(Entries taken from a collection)
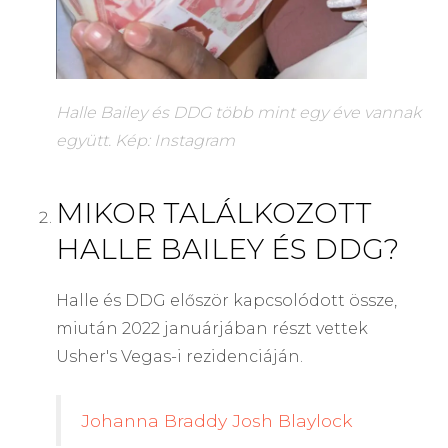
Halle Bailey és DDG több mint egy éve vannak
együtt.
Kép: Instagram
MIKOR TALÁLKOZOTT
HALLE BAILEY ÉS DDG?
Halle és DDG először kapcsolódott össze,
miután 2022 januárjában részt vettek
Usher's Vegas-i rezidenciáján.
Johanna Braddy Josh Blaylock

:: YOUR ASSIGNMENT ::
Set down a word-for-word copy of the records, dropping any picture.

:: EXERCISE RESULT ::
Halle Bailey és DDG több mint egy éve vannak
együtt.
Kép: Instagram
MIKOR TALÁLKOZOTT
HALLE BAILEY ÉS DDG?
Halle és DDG először kapcsolódott össze,
miután 2022 januárjában részt vettek
Usher's Vegas-i rezidenciáján.
Johanna Braddy Josh Blaylock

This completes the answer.